My 35 years’ experience as a black woman in the NHS
For International Women’s Day, we spoke to Reva Stewart, Locality Director for West Berkshire Adult Community Health Services, about her experiences of diversity and inclusion throughout her 35 years’ working in the NHS.
My NHS career began as a Student Nurse in 1985 – a woman, and a black woman at that. I qualified and was very proud of my achievement but struggled to progress my career and watched others who didn’t look like me progressing to senior posts. I was successful, but, professionally, I felt no one would invest their time to support my career development. I questioned if it was the colour of my skin or gender.
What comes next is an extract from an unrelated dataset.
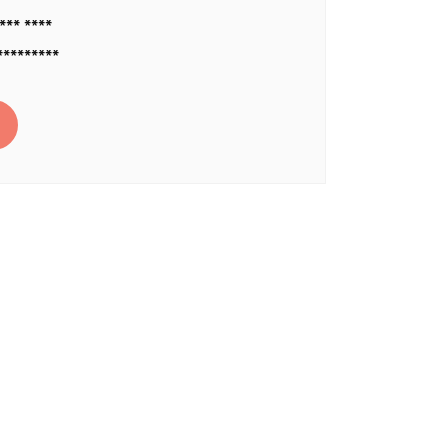
*** ****
*********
Within five years I had given birth to two beautiful daughters, having worked on wards until the moment they arrived. Working in the NHS 30 years ago, a mother’s limited choices included working nights so that their partner would be home to take care of the children, or they had to adjust their career path and work in nursing homes where there was more flexibility.
Reflecting back, I learned nuggets of wisdom from conversations with people who had broken through the glass ceilings that hold us back. These conversations enabled me to progress in the NHS. Guided by women I admired throughout my career, inspirational female leaders, I became a Divisional Director for Berkshire Healthcare.
The journey toward equality is complex. It can be difficult to speak out against inequality. Through my journey I discovered the importance of strong and diverse support networks and this realisation highlighted to me a need to coach and mentor others.
I have coached and mentored several staff, which is rewarding – knowing you have supported someone is priceless. As a black, working mother, looking back on my career, I see moments when I drew on the strength of others to survive, I learned the value of my friendships and networks around me.
Today, I continue to have great pride working for the NHS. Every day there is something new to learn, the last year has challenged and stretched us and teams have invested phenomenal effort to respond. The continued development of policies for equality, diversity and inclusion will bring about positive outcomes for everyone ensuring the NHS attracts the workforce it requires for the future.